INPUT DATA Block Start

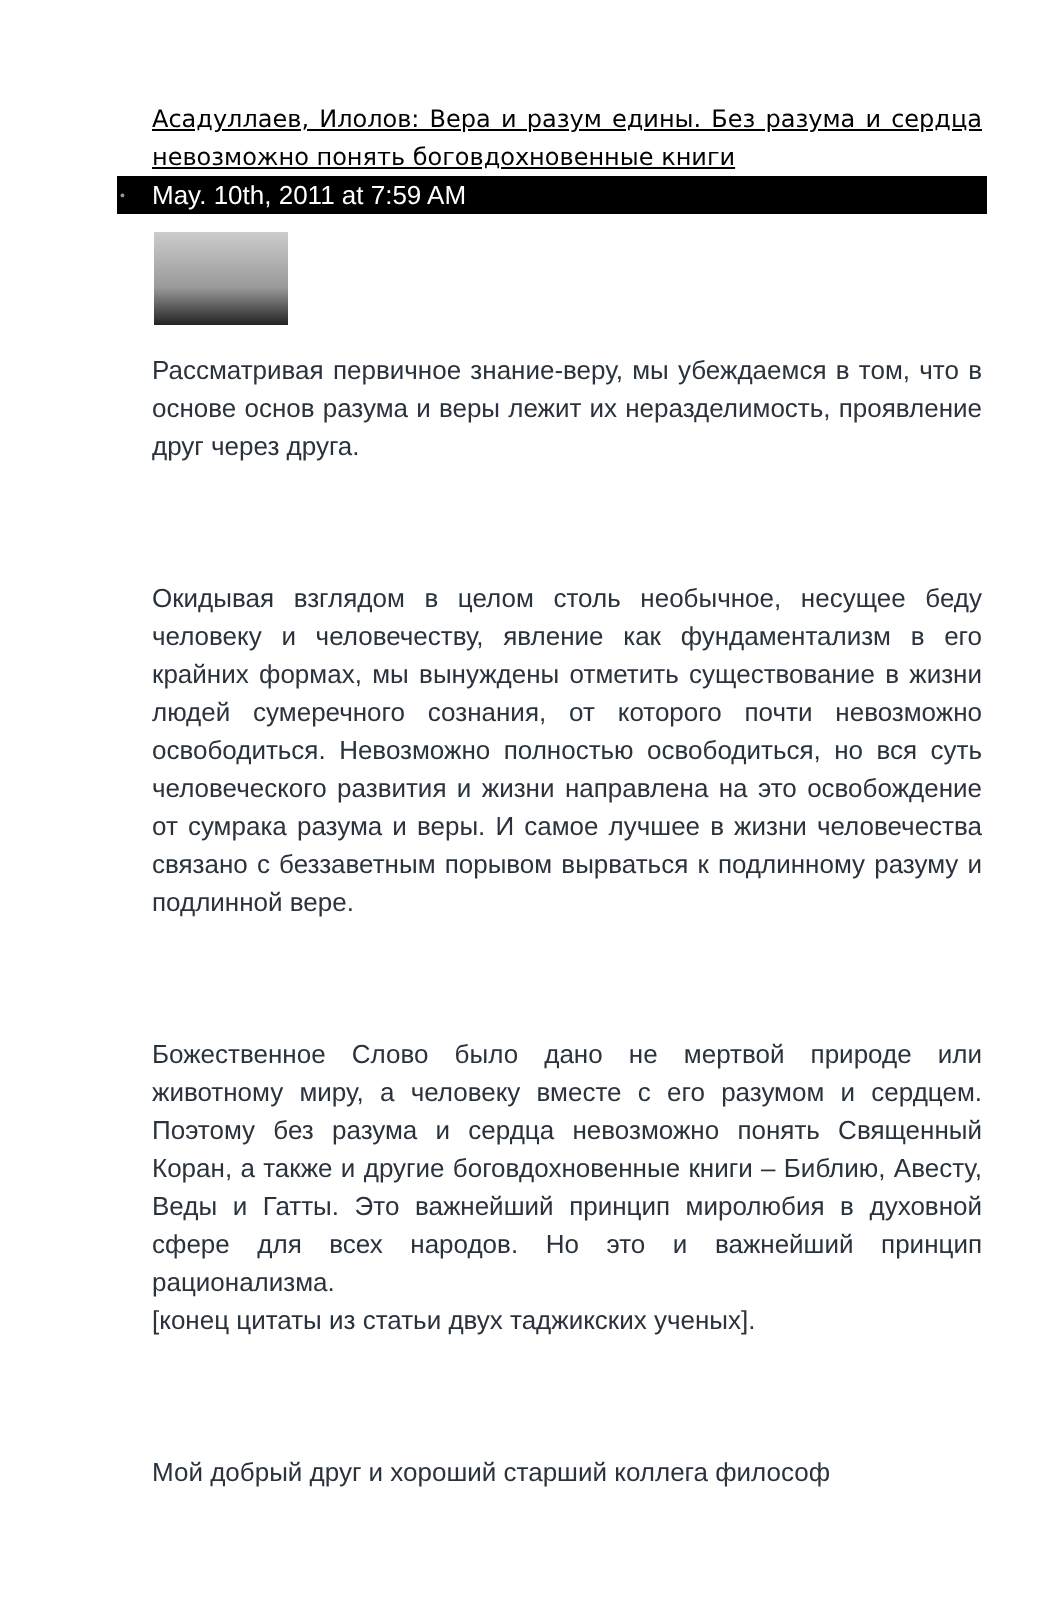Асадуллаев, Илолов: Вера и разум едины. Без разума и сердца невозможно понять боговдохновенные книги
• May. 10th, 2011 at 7:59 AM
Рассматривая первичное знание-веру, мы убеждаемся в том, что в основе основ разума и веры лежит их неразделимость, проявление друг через друга.
Окидывая взглядом в целом столь необычное, несущее беду человеку и человечеству, явление как фундаментализм в его крайних формах, мы вынуждены отметить существование в жизни людей сумеречного сознания, от которого почти невозможно освободиться. Невозможно полностью освободиться, но вся суть человеческого развития и жизни направлена на это освобождение от сумрака разума и веры. И самое лучшее в жизни человечества связано с беззаветным порывом вырваться к подлинному разуму и подлинной вере.
Божественное Слово было дано не мертвой природе или животному миру, а человеку вместе с его разумом и сердцем. Поэтому без разума и сердца невозможно понять Священный Коран, а также и другие боговдохновенные книги – Библию, Авесту, Веды и Гатты. Это важнейший принцип миролюбия в духовной сфере для всех народов. Но это и важнейший принцип рационализма.
[конец цитаты из статьи двух таджикских ученых].
Мой добрый друг и хороший старший коллега философ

INPUT DATA Block End

### TO-DO ITEM
Write the entries above out again exactly, omitting each image.

### RESPONSE AREA
Асадуллаев, Илолов: Вера и разум едины. Без разума и сердца невозможно понять боговдохновенные книги
• May. 10th, 2011 at 7:59 AM
Рассматривая первичное знание-веру, мы убеждаемся в том, что в основе основ разума и веры лежит их неразделимость, проявление друг через друга.
Окидывая взглядом в целом столь необычное, несущее беду человеку и человечеству, явление как фундаментализм в его крайних формах, мы вынуждены отметить существование в жизни людей сумеречного сознания, от которого почти невозможно освободиться. Невозможно полностью освободиться, но вся суть человеческого развития и жизни направлена на это освобождение от сумрака разума и веры. И самое лучшее в жизни человечества связано с беззаветным порывом вырваться к подлинному разуму и подлинной вере.
Божественное Слово было дано не мертвой природе или животному миру, а человеку вместе с его разумом и сердцем. Поэтому без разума и сердца невозможно понять Священный Коран, а также и другие боговдохновенные книги – Библию, Авесту, Веды и Гатты. Это важнейший принцип миролюбия в духовной сфере для всех народов. Но это и важнейший принцип рационализма.
[конец цитаты из статьи двух таджикских ученых].
Мой добрый друг и хороший старший коллега философ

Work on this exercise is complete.